There’s a moment about three minutes into “Neon Bloom” where the snare drum suddenly vanishes and you’re left with just guitar and a single sustained synth note, and you realize this band has thought about every single second of space in their songs. An Angel Fled is debut restraint masquerading as ambition—four musicians who understand that the loudest thing in a room isn’t always the best thing.
Irreverent recorded across two sessions in early 2022, with producer Marcus Webb handling most of the heavy lifting in the main studio sessions. Webb’s previous work with post-punk and new wave acts clearly informed his approach here: he’s stripped these songs down to their bones, let them breathe, then built them back up in ways that feel almost architectural. The drums sit in a pocket that feels wider than it has any right to. The bass doesn’t race; it stalks.
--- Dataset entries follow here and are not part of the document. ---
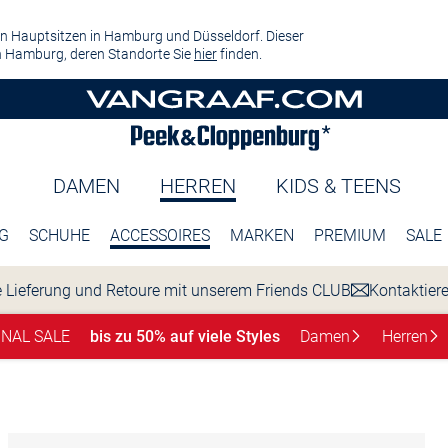
n Hauptsitzen in Hamburg und Düsseldorf. Dieser
 Hamburg, deren Standorte Sie
hier
finden.
DAMEN
HERREN
KIDS & TEENS
G
SCHUHE
ACCESSOIRES
MARKEN
PREMIUM
SALE
 Lieferung und Retoure mit unserem Friends CLUB
Kontaktier
INAL SALE
bis zu 50% auf viele Styles
Damen
Herren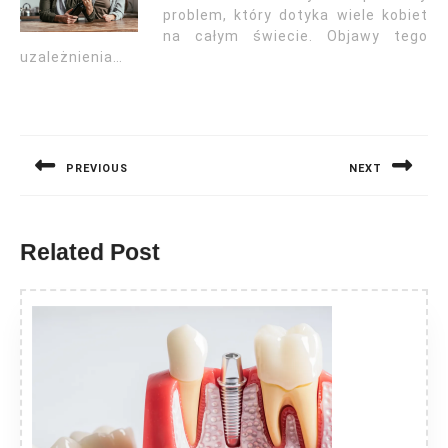
problem, który dotyka wiele kobiet
na całym świecie. Objawy tego
uzależnienia…
Nawigacja
wpisu
PREVIOUS
NEXT
Previous
Next
post:
post:
Related Post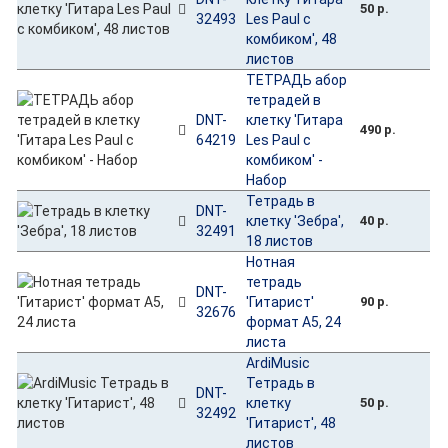
50 р.
32493
Les Paul с
комбиком', 48
листов
ТЕТРАДЬ абор
тетрадей в
DNT-
клетку 'Гитара
490 р.
64219
Les Paul с
комбиком' -
Набор
Тетрадь в
DNT-
клетку 'Зебра',
40 р.
32491
18 листов
Нотная
тетрадь
DNT-
'Гитарист'
90 р.
32676
формат А5, 24
листа
ArdiMusic
Тетрадь в
DNT-
клетку
50 р.
32492
'Гитарист', 48
листов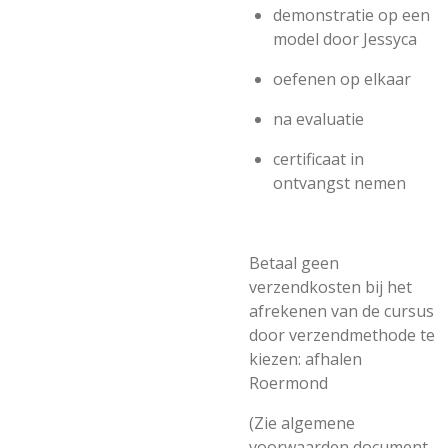
demonstratie op een
model door Jessyca
oefenen op elkaar
na evaluatie
certificaat in
ontvangst nemen
Betaal geen
verzendkosten bij het
afrekenen van de cursus
door verzendmethode te
kiezen: afhalen
Roermond
(Zie algemene
voorwaarden document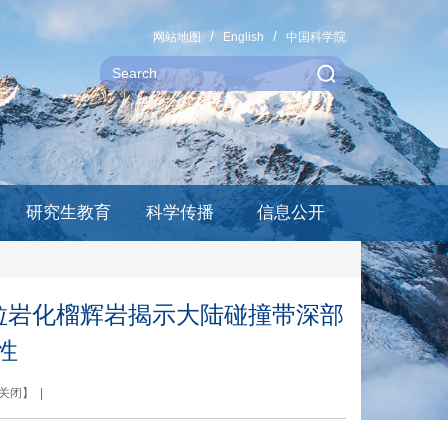
网站地图
English
中国科学院
研究生教育
科学传播
信息公开
麻粒岩化榴辉岩揭示大陆碰撞带深部
性
关闭
】 |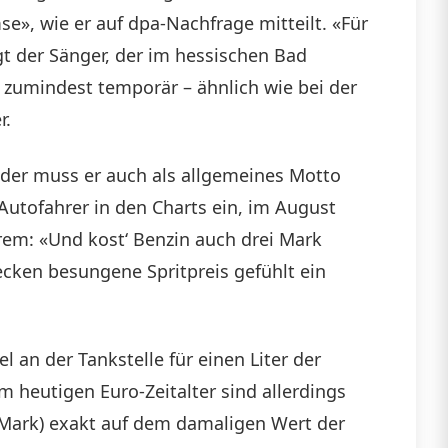
mse», wie er auf dpa-Nachfrage mitteilt. «Für
gt der Sänger, der im hessischen Bad
t zumindest temporär – ähnlich wie bei der
r.
eder muss er auch als allgemeines Motto
 Autofahrer in den Charts ein, im August
rem: «Und kost‘ Benzin auch drei Mark
recken besungene Spritpreis gefühlt ein
l an der Tankstelle für einen Liter der
 heutigen Euro-Zeitalter sind allerdings
D-Mark) exakt auf dem damaligen Wert der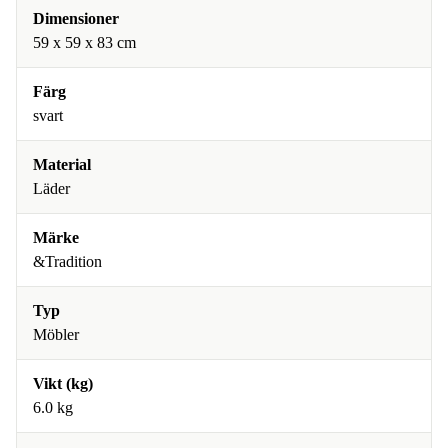
Dimensioner
59 x 59 x 83 cm
Färg
svart
Material
Läder
Märke
&Tradition
Typ
Möbler
Vikt (kg)
6.0 kg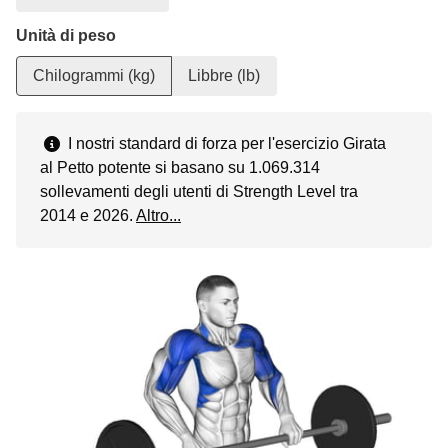
Unità di peso
Chilogrammi (kg)
Libbre (lb)
I nostri standard di forza per l'esercizio Girata
al Petto potente si basano su 1.069.314
sollevamenti degli utenti di Strength Level tra
2014 e 2026.
Altro...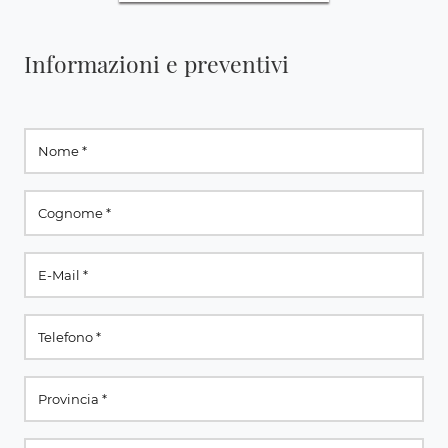
Informazioni e preventivi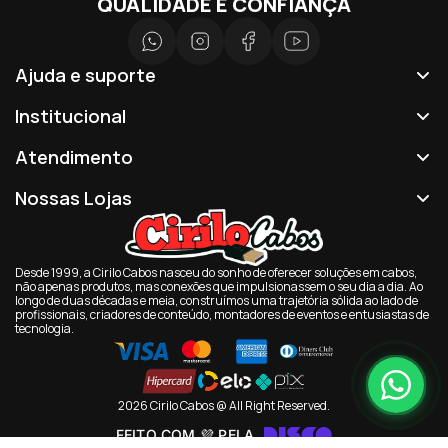
QUALIDADE E CONFIANÇA
Ajuda e suporte
Institucional
Atendimento
Nossas Lojas
Desde 1999, a Cirilo Cabos nasceu do sonho de oferecer soluções em cabos,
não apenas produtos, mas conexões que impulsionassem o seu dia a dia. Ao
longo de duas décadas e meia, construímos uma trajetória sólida ao lado de
profissionais, criadores de conteúdo, montadores de eventos e entusiastas de
tecnologia.
2026 Cirilo Cabos @ All Right Reserved.
FEITO COM 💜 PELA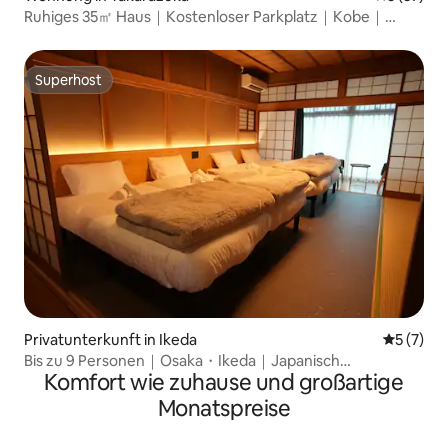
Ruhiges 35㎡ Haus｜Kostenloser Parkplatz｜Kobe｜
Osaka Flughafen 20 Min.
Superhost
Superhost
Privatunterkunft in Ikeda
Durchsch
5 (7)
Bis zu 9 Personen｜Osaka・Ikeda｜Japanisch
Komfort wie zuhause und großartige
Modern/Garten｜Grill
Monatspreise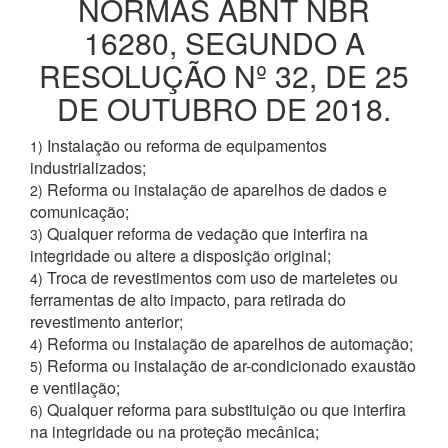
NORMAS ABNT NBR
16280, SEGUNDO A
RESOLUÇÃO Nº 32, DE 25
DE OUTUBRO DE 2018.
Instalação ou reforma de equipamentos
1)
industrializados;
Reforma ou instalação de aparelhos de dados e
2)
comunicação;
Qualquer reforma de vedação que interfira na
3)
integridade ou altere a disposição original;
Troca de revestimentos com uso de marteletes ou
4)
ferramentas de alto impacto, para retirada do
revestimento anterior;
Reforma ou instalação de aparelhos de automação;
4)
Reforma ou instalação de ar-condicionado exaustão
5)
e ventilação;
Qualquer reforma para substituição ou que interfira
6)
na integridade ou na proteção mecânica;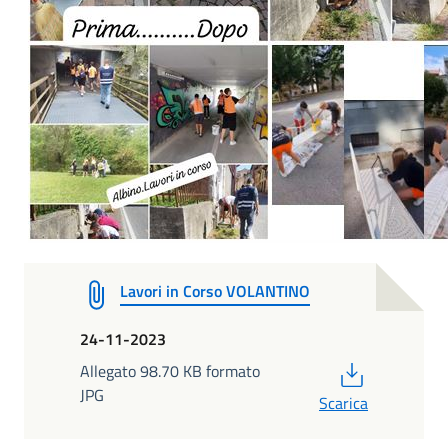
Lavori in Corso VOLANTINO
24-11-2023
PDF
Allegato 98.70 KB formato
JPG
Scarica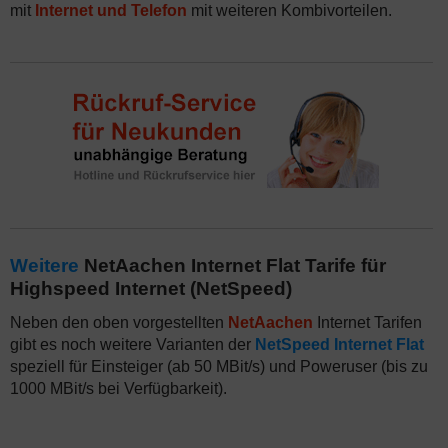
mit
Internet und Telefon
mit weiteren Kombivorteilen.
Weitere
NetAachen Internet Flat Tarife für
Highspeed Internet (NetSpeed)
Neben den oben vorgestellten
NetAachen
Internet Tarifen
gibt es noch weitere Varianten der
NetSpeed Internet Flat
speziell für Einsteiger (ab 50 MBit/s) und Poweruser (bis zu
1000 MBit/s bei Verfügbarkeit).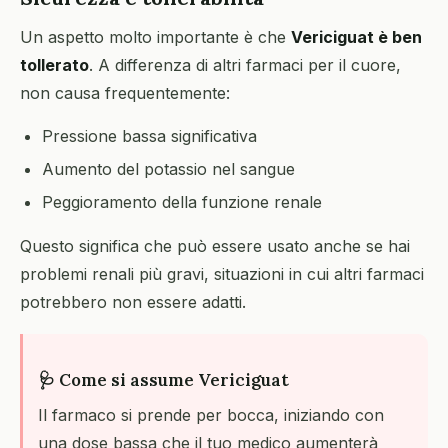
Un aspetto molto importante è che
Vericiguat è ben
tollerato
. A differenza di altri farmaci per il cuore,
non causa frequentemente:
Pressione bassa significativa
Aumento del potassio nel sangue
Peggioramento della funzione renale
Questo significa che può essere usato anche se hai
problemi renali più gravi, situazioni in cui altri farmaci
potrebbero non essere adatti.
🩺 Come si assume Vericiguat
Il farmaco si prende per bocca, iniziando con
una dose bassa che il tuo medico aumenterà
The band themselves—guitarist/vocalist Alex Chen, bassist Drew Morrison, synthesizer player Sam Price, and drummer K.T. Reeves—occupy a space that’s harder to name than it is to hear. There’s post-punk DNA here, yes, but also the anxious precision of new wave, the harmonic ambition of indie rock, and something else entirely. On “Irrelevant,” Price’s synthesizer line sits almost at the edge of the mix, suggesting rather than announcing itself. Reeves plays with what sounds like restraint that’s actually discipline.
The Sound
What makes this album sit with you isn’t the ideas—though the ideas are good—it’s the production clarity. Every instrument occupies its own space in the stereo field without feeling sterile or overengineered. This is the kind of record that reveals new details on the tenth listen, the kind where you suddenly notice the subtle high-end shimmer on the rhythm guitar track on “Static” that does something important to the whole emotional shape of the song.
The choice to open with a fourteen-second instrumental fragment called “Prelude” sets the tone immediately: this is a band confident enough to assume you’ll stick around, that you don’t need a hook in the first ten seconds to care about what comes next. “Prelude” is just Chen’s guitar, slightly treated, probably through some kind of envelope filter, warm and almost comforting before the song proper arrives and dismantles that comfort entirely.
By the time you reach “Mercy,” the fifth track, you’re deep enough into the record to understand what Irreverent is trying to do: they want to make music that feels intellectually engaging without ever becoming cold, emotionally direct without surrendering to sentimentality. It’s a narrow path and they’re walking it with the kind of focus that suggests they’ve been writing together for years, not months.
The record’s final two tracks, “Departure” and “An Angel Fled” itself, are where the band finally allows themselves something approaching sweep. The title track builds over nearly five minutes, and there’s a moment—around the three-minute mark—where everything suddenly drops except a single bass note and Price’s synthesizer, and Chen’s voice is almost fragile over it all. It’s the most vulnerable moment on the record, and it lands because you’ve earned it through listening to everything that came before.
An Angel Fled is not comfortable music. It’s not meant to be. It’s the sound of four musicians who have something specific to say and who’ve learned to say it without wasting a single gesture.
🎵 Key Takeaways
- Snare vanishes at three minutes in Neon Bloom, revealing deliberate spatial architecture.
- Producer Marcus Webb stripped songs to bones, rebuilt them with architectural precision.
- Bass doesn't race; it stalks with disciplined pocket wider than expected.
- Sam Price's synth suggests rather than announces itself on Irrelevant.
- Every instrument occupies distinct stereo space without feeling sterile or overengineered.
- Subtle high-end shimmer on Static rhythm guitar rewrites the song's emotional shape.
Who produced An Angel Fled and what was his approach?
Marcus Webb produced the album across two early 2022 sessions, bringing experience from post-punk and new wave projects that informed his stripped-down, architectural approach. He pared the songs to their essentials before rebuilding them with precise space and clarity, letting each instrument occupy its own stereo field without sterility.
What happens in the 'Neon Bloom' section that shows the band's attention to detail?
About three minutes in, the snare drum disappears entirely, leaving only guitar and a sustained synth note. This moment demonstrates deliberate compositional thinking—the band understands that absence and restraint can be as impactful as presence.
How does the album's opening 'Prelude' set expectations for what follows?
The fourteen-second instrumental fragment features only Chen's filtered guitar and immediately signals confidence: the band trusts listeners to stay engaged without an immediate hook. It establishes warmth before the album dismantles that comfort, establishing the record's intellectual approach.
What genre influences blend together on An Angel Fled?
The record combines post-punk DNA with new wave's anxious precision, indie rock's harmonic ambition, and something less easily categorized. Rather than settling into any single lane, Irreverent occupies a space defined more by sound than genre.
What makes the title track's vulnerable moment effective?
At the three-minute mark of 'An Angel Fled,' everything drops except a single bass note and Price's synthesizer, leaving Chen's voice fragile and exposed. This impact arrives only because you've invested through the preceding tracks—the vulnerability is earned through disciplined listening.